Warga Palestina di dalam negeri Israel bisa mendapat perlakuan lebih adil dan menikmati persamaan hak jika perlakuan rasialis dan diskrimatif terhadap mereka selama ini dapat diakhiri. Adapun warga Palestina di Tepi Barat dan Jalur Gaza bisa mendapat konsesi lebih besar dari pemerintah Israel dengan membuka pintu bagi berdirinya negara Palestina yang beribu kota di Jerusalem Timur.
Warga Arab di Israel, menurut Biro Pusat Statistik Israel, mencapai 1.890.000 jiwa atau sekitar 20,95 persen dari keseluruhan penduduk Israel yang mencapai 8.710.000 jiwa. Warga Arab di Israel selama ini dikenal mendapat perlakuan rasialis dan diskriminatif.
Koalisi Netanyahu yang terdiri dari kubu kanan dan agama (ortodoks), yang dikenal sangat provokatif dan diskriminatif terhadap rakyat Palestina, meraih 55 kursi. Sebanyak 55 kursi tersebut dengan rincian partai kanan Likud 31 kursi, partai agama Shas 9 kursi, partai ortodoks United Torah Judaism 8 kursi, dan partai ultra kanan Yamina 7 kursi.
Menurut undang-undang pemilu Israel, partai atau koalisi partai minimal memiliki 61 kursi dari 120 kursi Knesset untuk bisa membentuk pemerintahan koalisi.
Keberhasilan aliansi partai Arab meraup kursi cukup besar itu mulai mengubah sikap elite politik Israel pada kekuatan politik Arab Palestina. Ketua Partai Biru-Putih Benny Gantz, hari Rabu lalu, langsung menelepon Ketua Joint List Ayman Odeh untuk membahas kemungkinan membangun kemitraan. Komunikasi Gantz dan Odeh itu, menerobos tabu politik. Selama ini tabu bagi para pemimpin Israel menjalin komunikasi politik dengan pemimpin politik Arab di Israel.
Di kubu kanan, Netanyahu segera bersiaga membangun kekuatan untuk mencegah Joint List masuk dalam koalisi pemerintah mendatang. Netanyahu pada Kamis (19/9/2019) secara resmi menyerukan Gantz membentuk pemerintah persatuan nasional. Netanyahu juga mengundang Gantz segera bertemu untuk membahas kemungkinan membentuk pemerintahan persatuan nasional itu.

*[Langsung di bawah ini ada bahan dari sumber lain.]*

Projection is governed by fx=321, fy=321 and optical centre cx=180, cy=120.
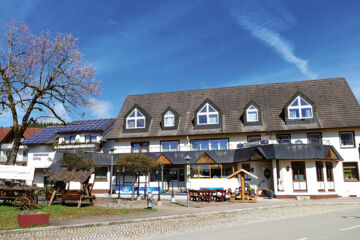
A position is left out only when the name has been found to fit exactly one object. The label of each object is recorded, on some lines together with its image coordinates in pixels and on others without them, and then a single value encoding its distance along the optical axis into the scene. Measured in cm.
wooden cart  1727
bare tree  2178
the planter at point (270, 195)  2720
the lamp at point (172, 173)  3520
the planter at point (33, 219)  1180
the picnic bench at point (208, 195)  2442
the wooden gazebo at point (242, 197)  2427
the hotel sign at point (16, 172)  1957
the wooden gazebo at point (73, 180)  1967
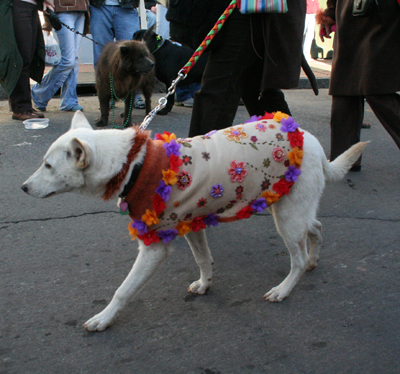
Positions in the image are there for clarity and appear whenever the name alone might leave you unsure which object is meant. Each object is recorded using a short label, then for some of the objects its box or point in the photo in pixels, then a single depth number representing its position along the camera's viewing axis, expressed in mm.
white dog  2182
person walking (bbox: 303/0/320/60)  13305
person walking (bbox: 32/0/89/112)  6367
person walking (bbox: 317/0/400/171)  4043
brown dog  5984
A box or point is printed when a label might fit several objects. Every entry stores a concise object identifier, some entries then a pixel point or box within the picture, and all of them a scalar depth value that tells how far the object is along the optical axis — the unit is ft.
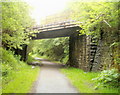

PM Israel itu mengatakan, sesungguhnya dirinya masih mengutamakan membentuk pemerintah koalisi kanan. Namun, hasil pemilu tidak memungkinkan membentuk koalisi kanan saat ini.
Rabu lalu, Netanyahu telah bertemu pimpinan partai kubu kanan dan ortodoks, menyampaikan kecemasannya atas kemungkinan Gantz dan Joint List membentuk koalisi pemerintahan. Ia berjanji menggunakan segala cara untuk menggagalkan koalisi itu.